Une période de veille
Les premiers mois de l’enfant étant complexes à gérer, la jeune maman a besoin d’assistance. Dans cette tâche, elle est aidée par la grand-mère maternelle du bébé. « Une nouvelle maman a besoin d’attention, tout comme le nouveau-né. Or les membres de la belle-famille n’ont pas la patience qu’il faut, contrairement aux personnes de ta propre famille », nous explique Sali, une dame trentenaire trentaine qui, à chaque accouchement, passe la quarantaine chez sa mère.
Mais cette période profite aussi aux maris. « Pendant la quarantaine, le bébé passe la nuit à pleurer.
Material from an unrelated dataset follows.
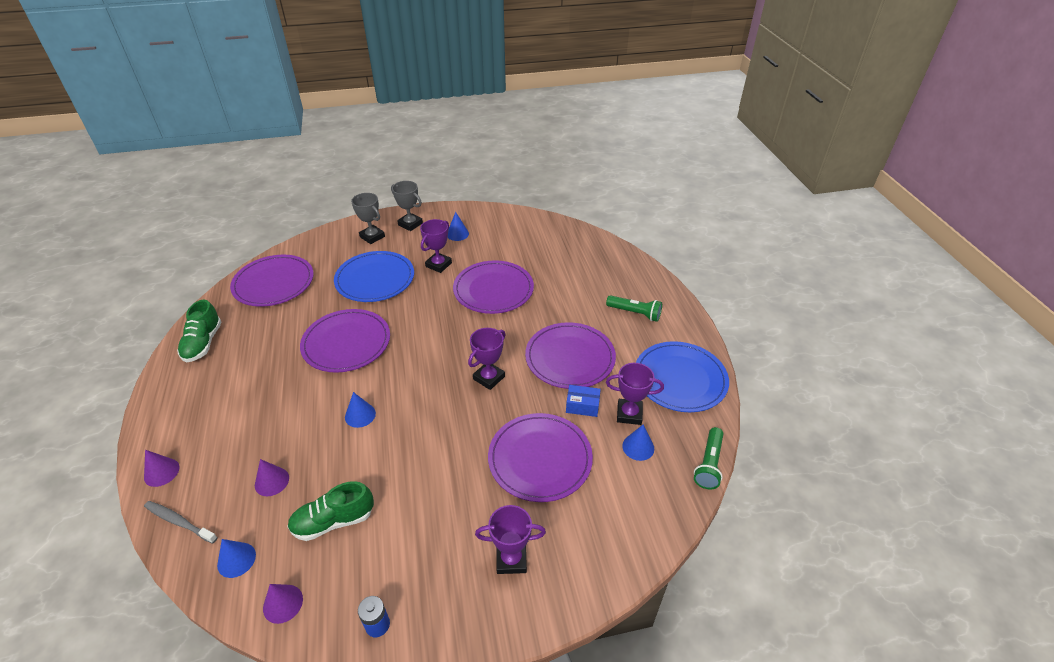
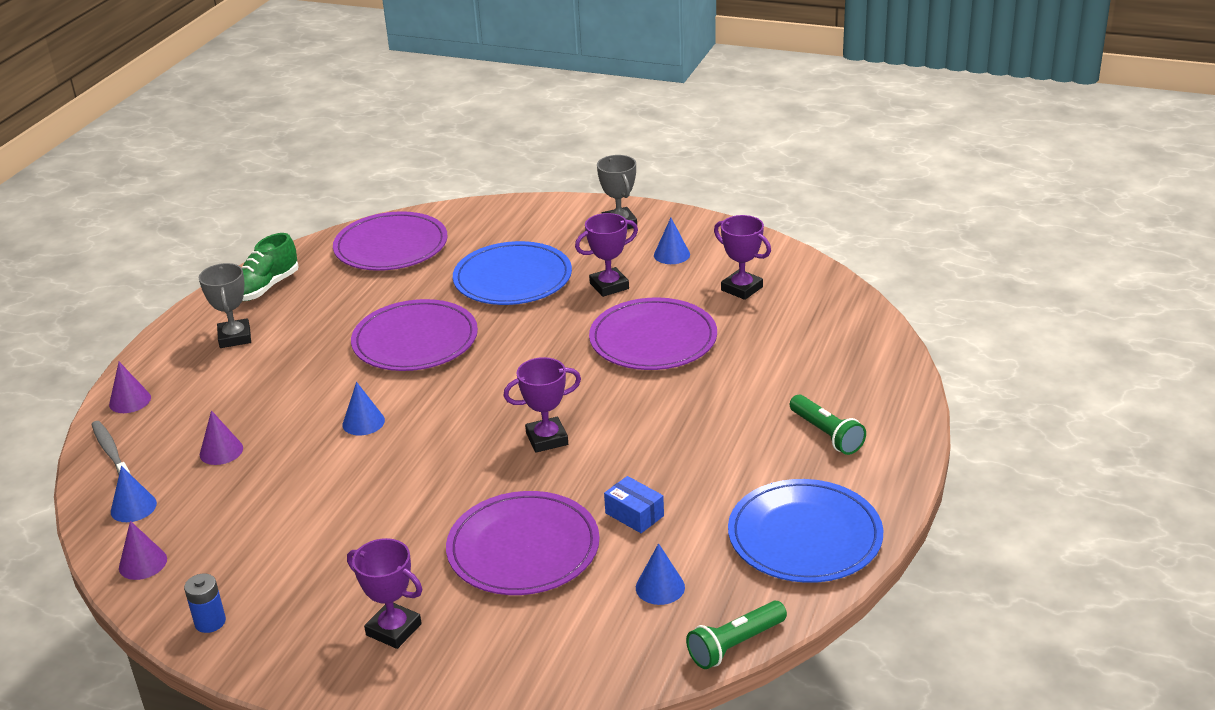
camera: 35 degrees right, 10 degrees down
(333, 521) = (248, 513): green shoe -> none
(372, 237) = (555, 226): grey trophy -> grey trophy (235, 337)
(570, 358) = (675, 455): purple plate -> none
(629, 414) = (687, 547): purple trophy -> purple trophy (742, 288)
Après une journée chargée, ce n’est pas aisé de supporter les vagissements du nouveau-né qui, souvent, durent une bonne partie de la nuit. Donc, quand la femme rentre chez elle, ça permet à l’homme de se reposer un peu. », nous confie Karim Doucouré, aujourd’hui père de quatre enfants.
Pourquoi 40 jours ?
Les lochies (saignements après accouchement) durent entre trois et quatre semaines. Elles peuvent souvent se prolonger jusqu’à huit semaines chez certaines femmes. Ce qui explique les 40 jours de retraite des femmes. Aussi, cela met la femme à l’abri d’un rapport sexuel pouvant comporter des risques pour sa santé.
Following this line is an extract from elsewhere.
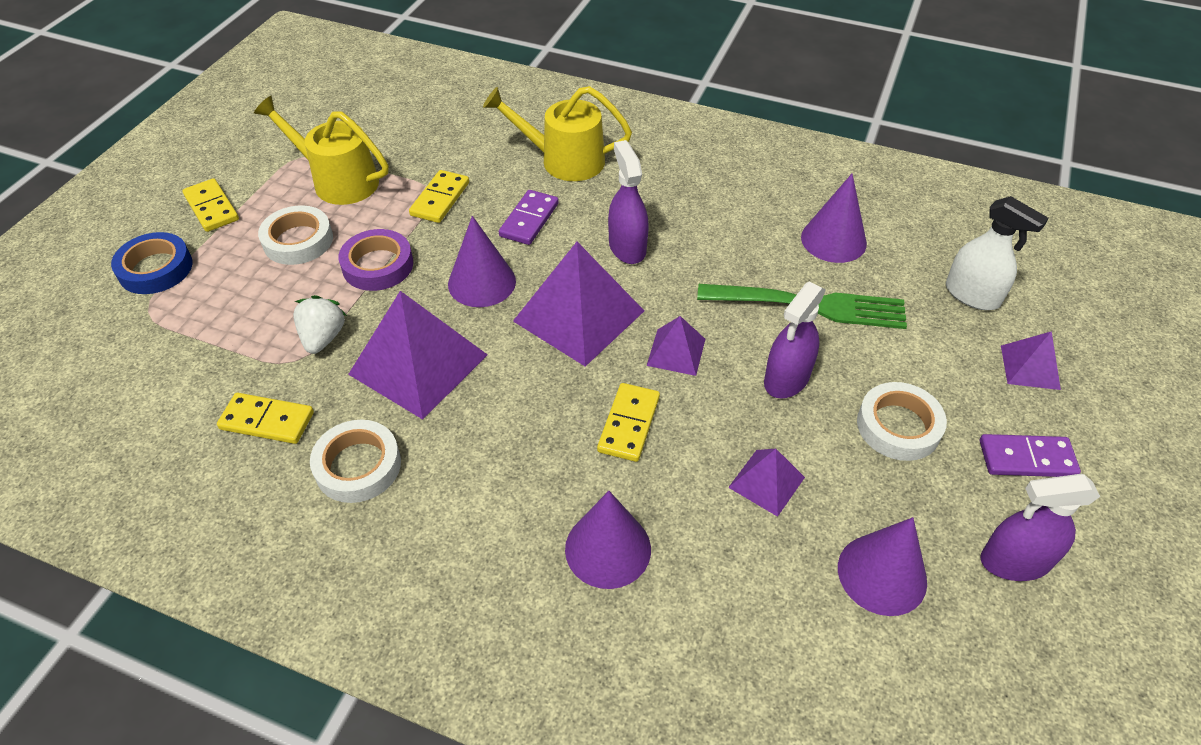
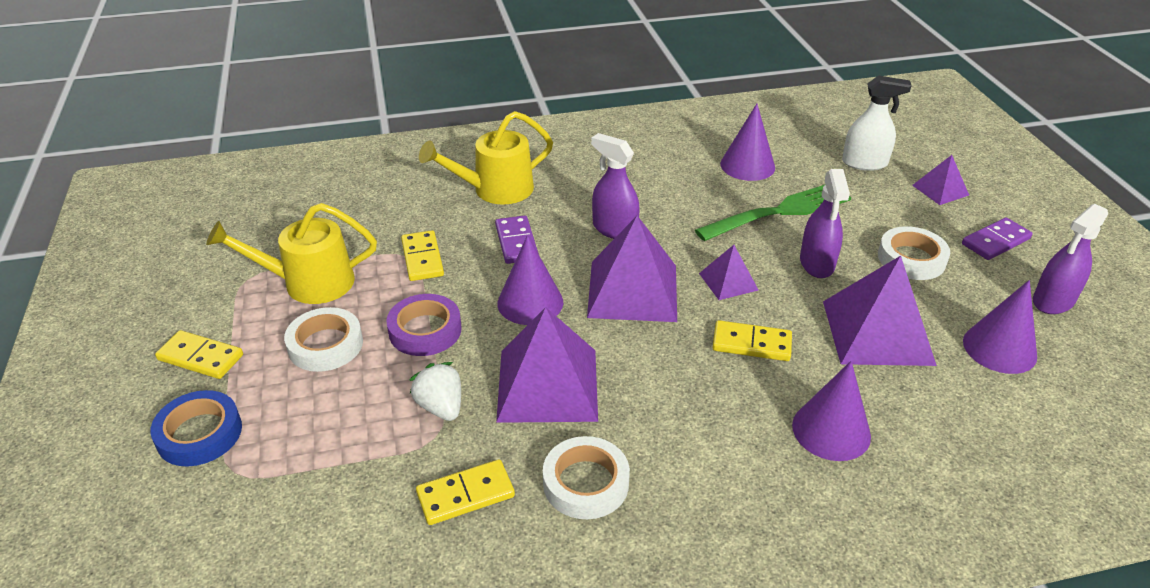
camera: 35 degrees left, 10 degrees down
(629, 424) = (751, 344): yellow domino -> yellow domino turned 60 degrees counterclockwise
(766, 482) = (877, 332): purple pyramid -> purple pyramid, size x1.95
Sur le plan médical et religieux, notamment musulman, il est fortement déconseillé d’avoir des rapports avec une femme qui a ses menstrues ou qui a encore ses lochies. « Lors de l’accouchement, le placenta accroché à l’utérus se détache et cela provoque une plaie, ce qui cause le saignement. Il faut donc donner du temps à cette plaie de cicatriser.», explique Dr. Fatoumata Lalla, enseignante et chercheuse à la Faculté de médecine de Bamako.
Selon elle, avoir des rapports sexuels avec une femme durant ce moment peut non seulement lui faire mal, mais il y a aussi le risque d’infection car, explique-t-elle, cette plaie est une porte ouverte aux maladies sexuellement transmissibles. « Contrairement à ce que beaucoup pensent, il y a des hommes comme le mien qui demandent les rapports intimes dès que les lochies paraissent avoir diminué. Tu as donc le choix entre prendre tes distances, ou le repousser à chaque fois, ce qui peut provoquer des disputes », témoigne Sira Koïta, quarantenaire.
Quelles qu’en soient les raisons, la quarantaine reste sacrée chez beaucoup de Maliens. Dans diverses contrées du Mali, à la fin de cette période, la femme est telle une nouvelle mariée. Elle est couverte de présents par le mari et se fait toute coquette avant de regagner son foyer. Cela est aussi un nouveau départ pour le couple sur le plan intime.